On the other hand, given the time and financial investment it takes to go to the movies these days, and the way films are marketed, is it even possible to go into a big budget holiday release like this without already knowing what it’s about, and having seen most of the pivotal scenes in the trailer and TV spots?
And even if it were possible to experience such films in an information vacuum these days, I Am Legend certainly isn’t going to be one of ‘em, given its long life. It’s based on a book by Richard Matheson that’s now over half a century old, and has previously been adapted for film twice, though neither used the original title (1964’s Last Man on Earth starring Vincent Price, and 1971’s Omega Man starring Charlton Heston).
Of course, the changes in each adaptation are, I suppose, enough to keep it somewhat fresh, but at the end of the day, there’s no way around it—Will Smith is the last man on Earth, and finds himself struggling against some form of inhuman post-apocalyptic replacement race, here, vampires (or at least kinda sorta vampires).

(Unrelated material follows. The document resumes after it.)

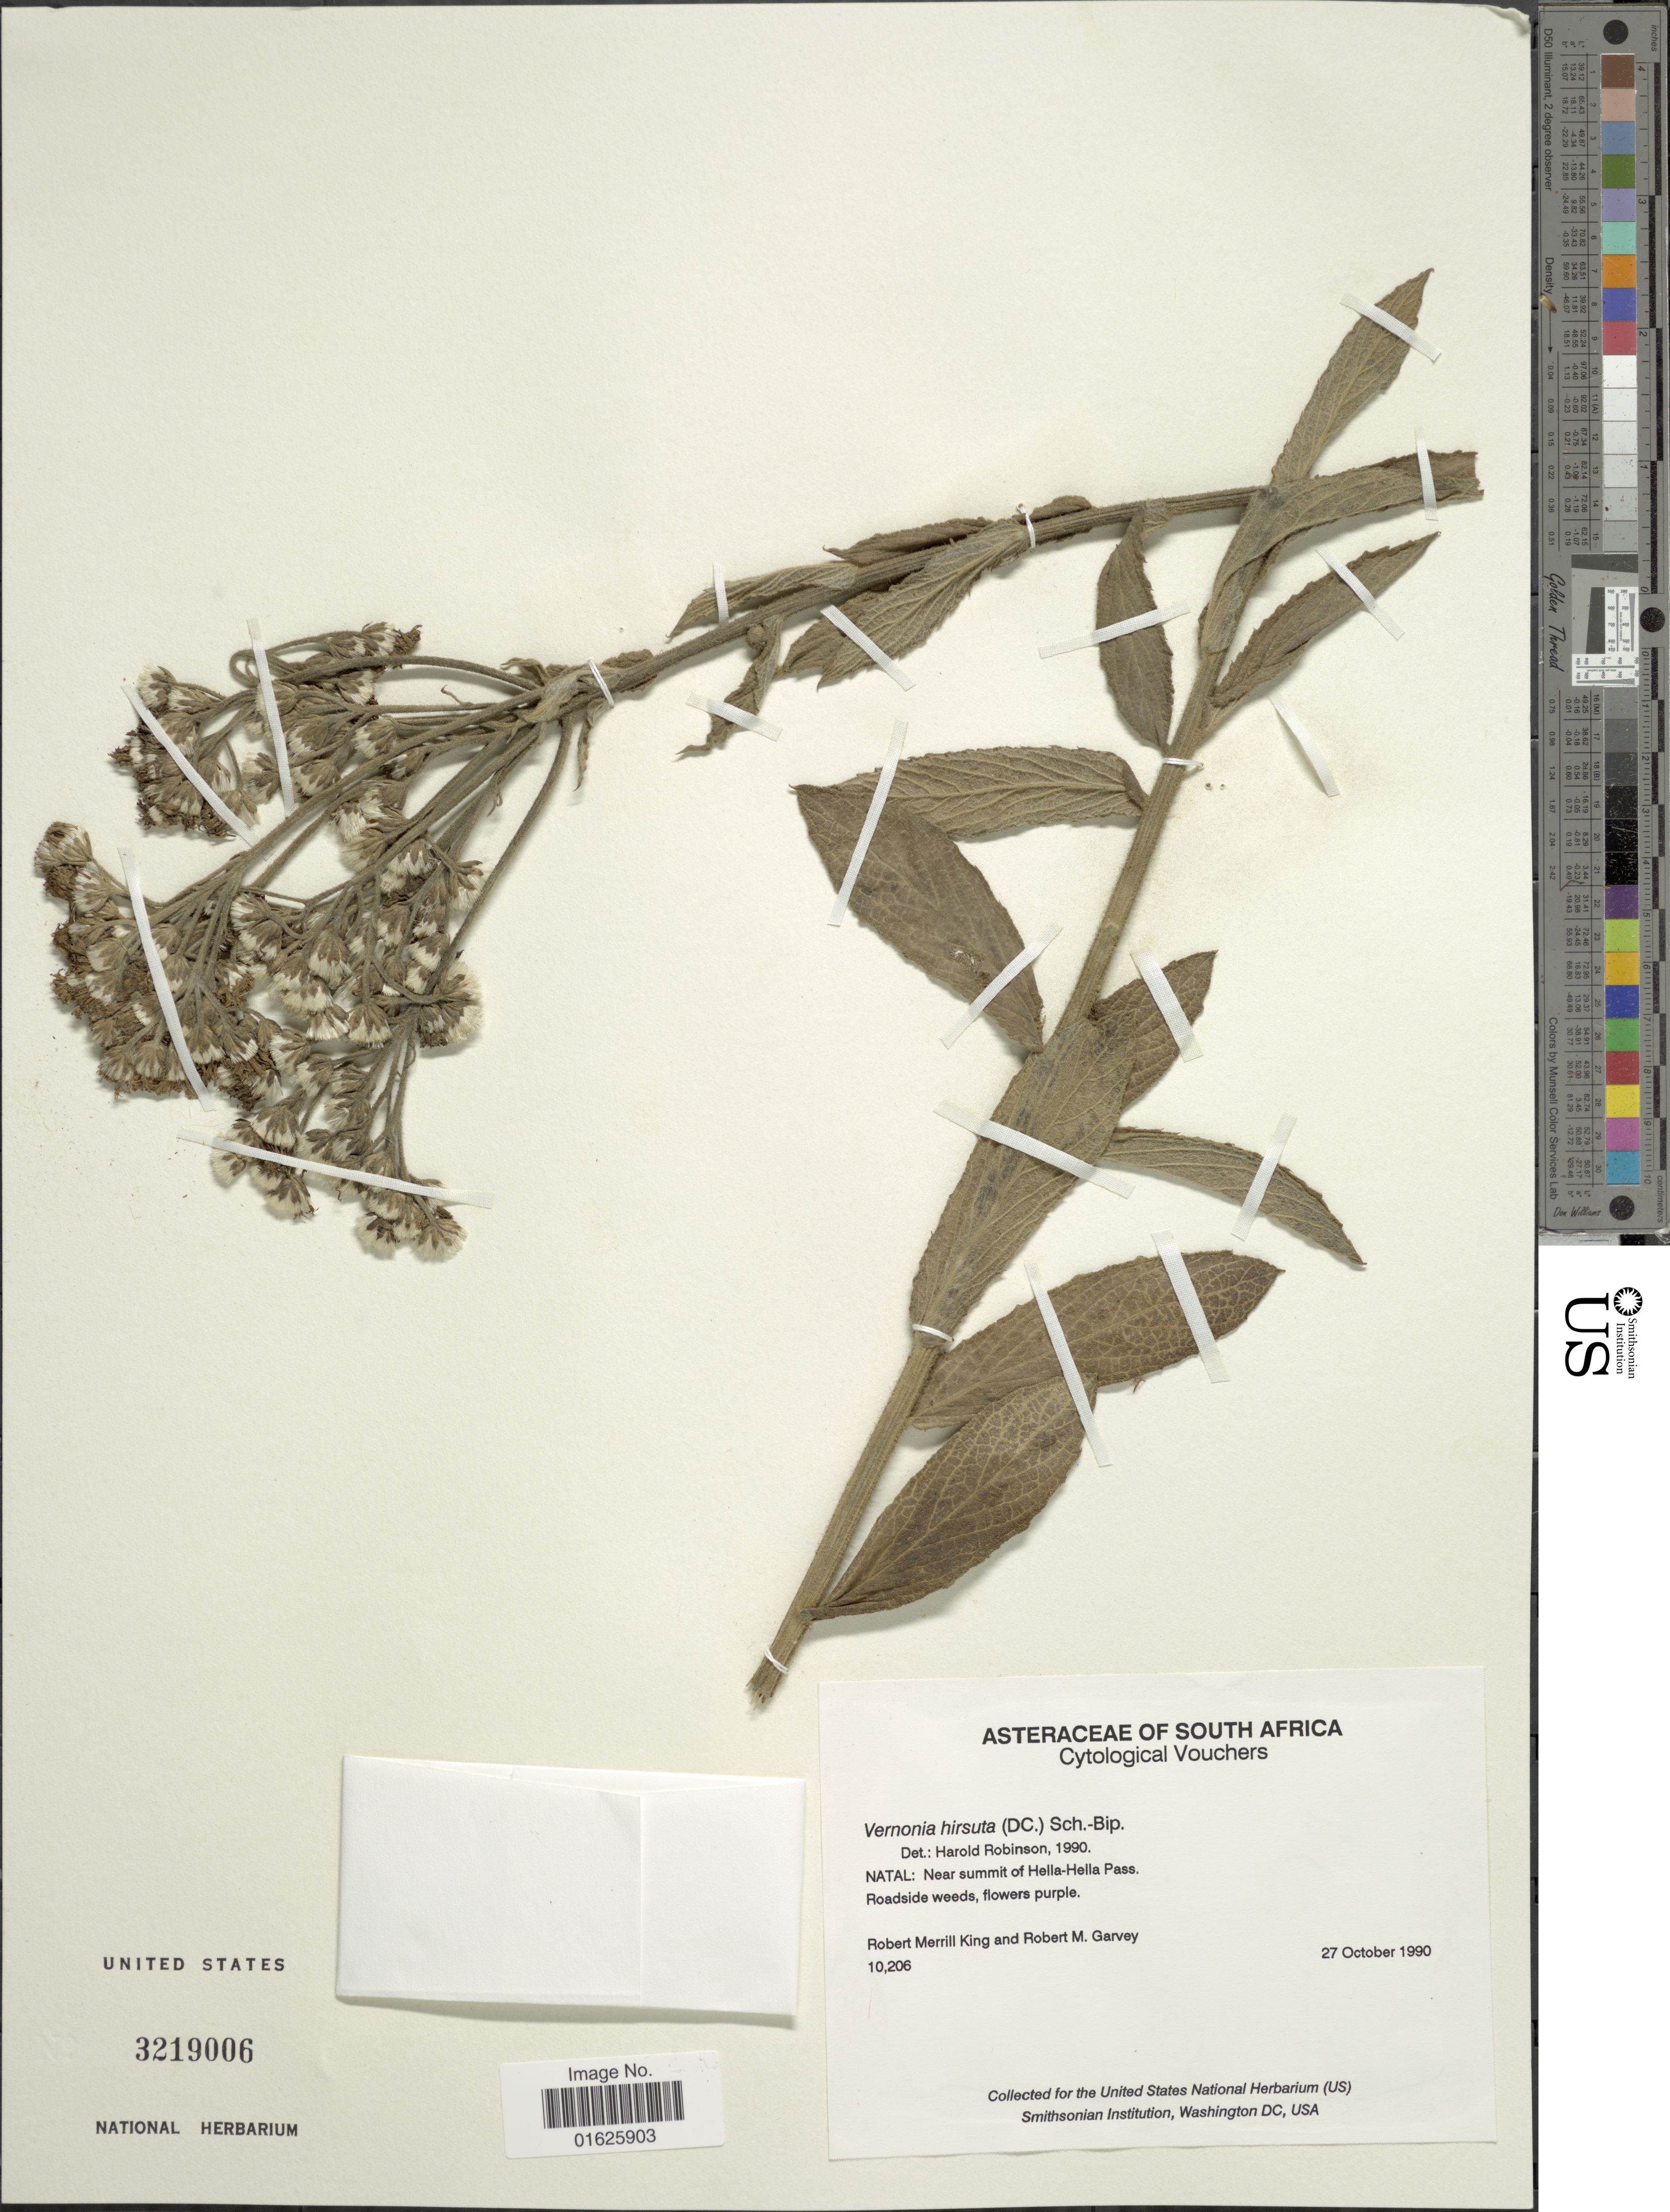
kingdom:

Matheson and the Omega Man screen writers each get writing credits, but director Francis Lawrence (2005’s Constantine) and the screenwriting team of Akiva Goldsman and Mark Protosevich take their cues more from Danny Boyle’s 28 Days Later than any previous versions of this story, from the eerie loneliness of a major metropolitan city deserted by humans, the curious euphoria that can come from shopping in a world without money and, most especially, the bad guys, who are here also called “Infecteds” and are pretty much indistinguishable form the zombies of the 28 movies, save for being bald and loud.
A long stretch of the film passes in which we see Smith’s Robert Neville, who is here both a former soldier and a former scientist, going about his day as the last man in New York City, which is slowly being reclaimed by nature, with his only companion a German shepherd (a dog which deserves a best supporting actress nomination for her work here).
These scenes have strange beauty, and Smith deserves credit for making them work at all, let alone as well as they do—there are few actorly challenges more difficult than literally carrying a film all by yourself, but that’s what Smith does here, albeit ably supported by a gorgeous setting, herds of CGI deer, and that damn fine canine performance.
What exactly happened comes out in dribs and drabs through flashbacks. A plague has wiped out mankind—here, it’s a viral cure for cancer gone bad—a plague Neville is immune to. Between hunting, looking for other survivors, and palling around with his dog, he works in a basement lab to find a cure. The backstory is never very clearly explained, at least, not what Neville’s part in it really is (was he involved with the production of the cure, or did he simply fail to cure it?), but becomes somewhat superfluous once we meet the nocturnal cannibals with a taste for blood and a weakness to sunlight that share NYC with Neville, the reason he spent the early parts of the film looking over his shoulder.
That final cat out of the bag, the film falls onto the inevitable path towards its predictable conclusion, scenes of pitched battle between Smith and the not very convincingly computer animated hordes broken up by the melodrama of Neville’s madness and his learning of the importance of faith in God.
The title supposedly refers to Neville, but, oddly enough, the true hero of the piece is Bob Marley, as it’s actually his words and his brave acts which inspired Neville, and which inspire the eventual conclusion, along with providing the explanation of the title (in a roundabout way). But I suppose calling it Bob Marley Is Legend would have brought an entirely different crowd to the theaters.
As a muscular post-apocalyptic actioner with stretches of beauty and some serious smarts, I Am Legend is successful enough, even if it pales next to the superior post-apcoalyptic films of the last few years, particularly last Christmas’ end-of-the-world flick Children of Men.